Thanks also to the Court’s own staff, led by Executive Legal Officer, Lori Newton, who directly support the judiciary in the regional offices, and in my office.
And of course, our thanks to our justice partners – members of the bar, police, correctional services, Legal Aid Ontario, municipalities, and service providers in family, criminal and provincial offences practice areas – who adapted to new processes and who kept the wheels of justice turning during these uncertain times. Our courts across the province remained open due to your efforts.
The pandemic—continuing challenges
Though justice participants can feel proud of many accomplishments during the past 18 months, some challenges remain.
One challenge we cannot ignore is the backlog of cases in our courts. This past year has seen an extra 60,000 criminal cases added to our backlog. There is also a backlog in Provincial Offences court. While the number of family matters in case management court has been reduced, there remains a concerning backlog in family trial matters.
The Court is working to address pandemic-related trial backlogs in criminal, family and Provincial Offences Act court. A number of initiatives have already been identified to reduce the criminal case backlog. These initiatives include judge-led case management courts; an increase in availability of judicial pre-trials to get these matters ready for trial or resolution; and additional plea and trial courts.
The Court also continues to experience issues in our satellite and fly-in courts, which were particularly badly affected by the pandemic. We are committed to working with justice and community partners to address the current unsustainable state in these courts and communities.

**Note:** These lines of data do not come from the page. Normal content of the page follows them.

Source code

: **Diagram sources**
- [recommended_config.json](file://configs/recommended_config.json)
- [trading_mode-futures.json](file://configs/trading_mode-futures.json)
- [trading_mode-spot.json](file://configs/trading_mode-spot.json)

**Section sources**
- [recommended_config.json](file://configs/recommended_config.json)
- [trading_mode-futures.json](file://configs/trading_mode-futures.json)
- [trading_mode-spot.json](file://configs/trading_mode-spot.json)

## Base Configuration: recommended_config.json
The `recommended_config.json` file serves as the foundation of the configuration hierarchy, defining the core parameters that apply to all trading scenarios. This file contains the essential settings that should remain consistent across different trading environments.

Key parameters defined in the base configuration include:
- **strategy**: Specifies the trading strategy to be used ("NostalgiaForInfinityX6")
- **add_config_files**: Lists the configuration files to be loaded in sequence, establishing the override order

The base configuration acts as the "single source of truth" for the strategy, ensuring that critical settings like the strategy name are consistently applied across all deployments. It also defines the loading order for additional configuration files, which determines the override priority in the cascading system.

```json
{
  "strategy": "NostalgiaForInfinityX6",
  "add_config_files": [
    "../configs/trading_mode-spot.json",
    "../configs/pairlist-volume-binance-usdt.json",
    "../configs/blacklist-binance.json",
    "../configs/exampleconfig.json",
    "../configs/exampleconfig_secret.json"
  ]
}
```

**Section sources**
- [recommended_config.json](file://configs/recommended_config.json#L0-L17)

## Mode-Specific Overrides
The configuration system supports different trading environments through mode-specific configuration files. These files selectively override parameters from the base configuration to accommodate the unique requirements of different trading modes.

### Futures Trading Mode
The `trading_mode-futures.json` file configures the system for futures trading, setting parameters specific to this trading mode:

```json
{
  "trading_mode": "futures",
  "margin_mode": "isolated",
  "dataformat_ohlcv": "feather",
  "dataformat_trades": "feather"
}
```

There is a renewed need for a robust, sustainable, and properly supported legal aid system in both criminal and family courts to ensure equitable access to justice.
While we have made significant advances in video capacity in our courts, there continues to be a pressing need for increased technology and staffing, in courts and in correctional institutions. These investments are critical so that accused persons are brought before the Court in a timely manner for their court appearances.
We have accomplished a great deal by working cooperatively with our justice partners. I am certain these challenges can be addressed by continuing to work together to make an equitable and modern justice system.
Other Strategic Priorities for the Court
Despite the pandemic, the Court continued to move forward on other strategic priorities—three of which I will highlight today.
The work of the Court’s Judicial Equity, Diversity & Inclusion Committee and the Indigenous Initiatives Advisory Committee continue as important forums for the Court to enhance and promote equity, diversity, and inclusion.
Despite the enormous challenges we faced with the pandemic, the Court is also very proud that we have been able to continue the collaboration with the Ministry of the Attorney General and community partners to launch three pilot Justice Centres in Toronto Downtown East, Northwest Toronto, and London. We look forward to a fourth Centre launching shortly in Kenora. Through this initiative, the OCJ is innovating how justice is delivered to our most vulnerable and marginalized populations.
So, what lies ahead? There are uncertain days and months ahead as new Covid variants challenge our early optimism about vaccination and herd immunity. There is still a lot of work that needs to be done especially for the least enfranchised. The pandemic has forced the justice system to modernize. We made great strides in delivering justice virtually and advanced opportunities to improve access to justice. We will continue to work collaboratively with all justice partners as we move forward from pandemic responses to post-pandemic operations.
Once the pandemic is finally behind us, I am confident that the justice system will be a more robust system – one that will benefit from the innovations and one that is more accessible and inclusive to the most vulnerable individuals in our society.